Awesome

WinoQueer

Paper

Our paper, WinoQueer: A Community-in-the-Loop Benchmark for Anti-LGBTQ+ Bias in Large Language Models can be found on arXiV!

Benchmark

The winoqueer benchmark dataset is at: data/winoqueer_final.csv.

Columns are:

Col. Name	Meaning
Gender_ID_X	bias target category
Gender_ID_Y	counterfactual target category
sent_x	biased/offensive sentence
sent_y	counterfactual sentence

To run WinoQueer evaluation on your own language model, use code/metric.py for masked LMs and code/metric\_autoregressive.py for autoregressive LMs.

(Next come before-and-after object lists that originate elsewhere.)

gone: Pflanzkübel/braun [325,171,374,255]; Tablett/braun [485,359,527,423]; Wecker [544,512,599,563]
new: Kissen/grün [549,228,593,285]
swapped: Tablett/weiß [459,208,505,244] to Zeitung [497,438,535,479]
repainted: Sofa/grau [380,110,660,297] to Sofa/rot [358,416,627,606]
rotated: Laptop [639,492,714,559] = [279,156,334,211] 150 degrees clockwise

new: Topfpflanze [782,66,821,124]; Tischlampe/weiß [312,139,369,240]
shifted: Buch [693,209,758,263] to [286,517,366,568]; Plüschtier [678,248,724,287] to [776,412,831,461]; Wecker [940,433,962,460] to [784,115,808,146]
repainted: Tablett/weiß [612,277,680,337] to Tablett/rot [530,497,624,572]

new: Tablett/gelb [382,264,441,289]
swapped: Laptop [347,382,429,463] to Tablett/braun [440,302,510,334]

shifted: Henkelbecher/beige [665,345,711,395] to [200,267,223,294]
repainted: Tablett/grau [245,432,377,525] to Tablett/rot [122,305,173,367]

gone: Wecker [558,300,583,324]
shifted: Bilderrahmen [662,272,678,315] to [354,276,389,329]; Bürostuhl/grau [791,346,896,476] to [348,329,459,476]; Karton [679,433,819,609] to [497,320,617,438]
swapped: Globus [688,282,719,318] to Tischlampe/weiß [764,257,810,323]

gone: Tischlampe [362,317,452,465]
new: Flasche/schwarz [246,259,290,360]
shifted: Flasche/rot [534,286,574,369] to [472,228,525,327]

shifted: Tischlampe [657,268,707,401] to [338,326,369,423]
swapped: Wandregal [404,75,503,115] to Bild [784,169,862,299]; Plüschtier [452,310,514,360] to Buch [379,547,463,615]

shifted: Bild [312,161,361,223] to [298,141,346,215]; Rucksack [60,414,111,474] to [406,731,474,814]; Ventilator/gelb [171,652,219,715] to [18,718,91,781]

Usage: python metric(\_autoregressive).py --input\_file <path to winoqueer\_final.csv> --lm\_model\_path <path to model directory> --output\_file <path to CSV for detailed output> --summary\_file <path to file for summary output (optional)>

Evaluation scripts are forked from CrowS-Pairs evaluation script: https://github.com/nyu-mll/crows-pairs and metric_autoregressive.py was modified for autoregressive models.

Finetuning Data

data/article_urls.csv: metadata and URLs of news articles used to finetune models. Due to licensing requirments, we are not allowed to share the full text of the articles, but you can "rehydrate" the URLs using tools from Media Cloud: https://mediacloud.org/open-source.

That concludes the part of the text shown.